La notion de vie privée de l’enfant fait son apparition.

Les parents doivent protéger la vie privée de leur enfant.

Mais qu’est-ce que la vie privée au sens juridique du terme ?

Les différents ouvrages reprennent les notions suivantes : la vie privée concerne ce qui relève de la sphère privée par opposition à la vie publique.

Cette vie privée est protégée par la Constitution la Convention Européenne des droits de l’homme, le code Civil, un règlement de l’Union Européenne.

La sphère privée doit rester à l’abri du regard des autres.

Appartiennent notamment à la vie privée, le domicile, la voix, l’image, et tout ce qui relève de l’intime.

On comprend que la difficulté va se poser pour la publication de vidéos ou d’images d’enfants sur les réseaux sociaux.

En publiant un parent commet-il une violation de la vie privée de son enfant ?

La loi apporte des précisions en modifiant également les dispositions d’autres articles du Code civil :

Article 372-1

Version en vigueur depuis le 21 février 2024,

« Les parents protègent en commun le droit à l'image de leur enfant mineur, dans le respect du droit à la vie privée mentionné à l'article 9.

Les parents associent l'enfant à l'exercice de son droit à l'image, selon son âge et son degré de maturité. »

La loi rappelle que le consentement de l’enfant doit exister : on ne peut pas publier une vidéo dans laquelle un enfant se ridiculise (chute, maladresse, etc.) au prétexte que « c’est drôle » comme on peut le voir parfois

Cet enfant a le droit de refuser la publication, mais pour qu’il puisse refuser encore faut-il que son avis ait été sollicité.

Des débats vont très certainement apparaitre, et on pourra même imaginer un enfant représenté par un administrateur ad ’hoc ou devenu majeur se retournant contre un ou ses parents

Pour les parents séparés, un des parents ne pourra pas, et malgré l’accord de l’enfant, publier sans l’autorisation de l’autre parent.

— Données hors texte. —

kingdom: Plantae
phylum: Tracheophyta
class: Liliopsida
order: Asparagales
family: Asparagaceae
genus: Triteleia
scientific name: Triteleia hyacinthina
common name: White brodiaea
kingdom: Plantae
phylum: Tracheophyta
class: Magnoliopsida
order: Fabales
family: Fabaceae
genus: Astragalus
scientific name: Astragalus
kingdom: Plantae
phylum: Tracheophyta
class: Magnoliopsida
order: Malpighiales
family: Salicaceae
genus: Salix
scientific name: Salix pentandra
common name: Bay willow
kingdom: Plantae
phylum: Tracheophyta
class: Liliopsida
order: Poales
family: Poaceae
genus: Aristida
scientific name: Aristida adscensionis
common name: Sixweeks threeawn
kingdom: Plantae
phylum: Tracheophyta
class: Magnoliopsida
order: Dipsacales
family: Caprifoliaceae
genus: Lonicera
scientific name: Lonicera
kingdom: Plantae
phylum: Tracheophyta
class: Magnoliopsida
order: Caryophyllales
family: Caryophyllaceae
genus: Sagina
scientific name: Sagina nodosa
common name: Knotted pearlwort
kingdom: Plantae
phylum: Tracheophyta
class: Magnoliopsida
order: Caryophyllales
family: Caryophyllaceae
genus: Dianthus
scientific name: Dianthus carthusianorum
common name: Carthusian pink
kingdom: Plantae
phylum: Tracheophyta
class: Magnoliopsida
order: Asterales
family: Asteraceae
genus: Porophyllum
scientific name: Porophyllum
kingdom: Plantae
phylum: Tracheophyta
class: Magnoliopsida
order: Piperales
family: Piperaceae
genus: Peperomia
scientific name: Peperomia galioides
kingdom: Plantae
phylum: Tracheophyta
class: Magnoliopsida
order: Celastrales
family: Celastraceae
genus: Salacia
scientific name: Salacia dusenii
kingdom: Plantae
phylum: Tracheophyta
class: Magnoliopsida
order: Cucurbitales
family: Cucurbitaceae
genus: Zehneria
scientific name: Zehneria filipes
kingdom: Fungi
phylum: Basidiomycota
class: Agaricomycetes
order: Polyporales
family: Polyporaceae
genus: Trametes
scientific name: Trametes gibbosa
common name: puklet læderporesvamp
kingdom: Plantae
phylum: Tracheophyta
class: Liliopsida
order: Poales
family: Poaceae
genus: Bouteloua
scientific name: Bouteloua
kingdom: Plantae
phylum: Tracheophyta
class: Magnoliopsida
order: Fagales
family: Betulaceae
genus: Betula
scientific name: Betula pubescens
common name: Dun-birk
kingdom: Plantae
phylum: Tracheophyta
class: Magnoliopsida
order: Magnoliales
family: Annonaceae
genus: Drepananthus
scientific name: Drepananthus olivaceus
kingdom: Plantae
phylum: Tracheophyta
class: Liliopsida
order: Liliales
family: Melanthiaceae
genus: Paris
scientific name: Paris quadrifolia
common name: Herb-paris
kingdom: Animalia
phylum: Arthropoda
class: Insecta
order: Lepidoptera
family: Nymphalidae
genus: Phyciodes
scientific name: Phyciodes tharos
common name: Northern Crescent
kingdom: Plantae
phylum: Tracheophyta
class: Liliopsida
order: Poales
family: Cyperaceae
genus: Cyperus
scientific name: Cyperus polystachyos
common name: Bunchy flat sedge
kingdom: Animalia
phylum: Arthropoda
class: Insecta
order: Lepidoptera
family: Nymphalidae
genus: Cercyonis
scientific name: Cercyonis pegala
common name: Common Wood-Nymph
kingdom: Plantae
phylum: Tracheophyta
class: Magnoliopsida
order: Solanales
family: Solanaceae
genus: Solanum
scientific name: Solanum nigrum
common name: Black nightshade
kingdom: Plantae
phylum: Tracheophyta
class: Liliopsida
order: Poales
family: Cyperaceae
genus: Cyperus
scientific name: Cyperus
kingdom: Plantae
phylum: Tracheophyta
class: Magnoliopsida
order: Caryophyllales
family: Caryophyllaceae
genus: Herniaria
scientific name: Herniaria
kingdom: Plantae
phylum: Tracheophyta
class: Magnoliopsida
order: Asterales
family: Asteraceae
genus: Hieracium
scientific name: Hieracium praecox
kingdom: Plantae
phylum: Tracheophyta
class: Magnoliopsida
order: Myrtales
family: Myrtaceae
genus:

Les parents ont parfois des conceptions différentes et la loi modifie également les compétences du Juge aux Affaires Familiales.

Article 373-2-6 Code civil

Version en vigueur depuis le 21 février 2024

« Le juge du tribunal judiciaire délégué aux affaires familiales règle les questions qui lui sont soumises dans le cadre du présent chapitre en veillant spécialement à la sauvegarde des intérêts des enfants mineurs.

Le juge peut prendre les mesures permettant de garantir la continuité et l'effectivité du maintien des liens de l'enfant avec chacun de ses parents.

Il peut notamment ordonner l'interdiction de sortie de l'enfant du territoire français sans l'autorisation des deux parents. Cette interdiction de sortie du territoire sans l'autorisation des deux parents est inscrite au fichier des personnes recherchées par le procureur de la République.

Il peut également, en cas de désaccord entre les parents sur l'exercice du droit à l'image de l'enfant, interdire à l'un des parents de diffuser tout contenu relatif à l'enfant sans l'autorisation de l'autre parent.

Il peut, même d'office, ordonner une astreinte pour assurer l'exécution de sa décision. Si les circonstances en font apparaître la nécessité, il peut assortir d'une astreinte la décision rendue par un autre juge ainsi que l'accord parental constaté dans l'un des titres mentionnés aux 1° et 2° du I de l'article 373-2-2. Les dispositions des articles L. 131-2 à L. 131-4 du code des procédures civiles d'exécution sont applicables.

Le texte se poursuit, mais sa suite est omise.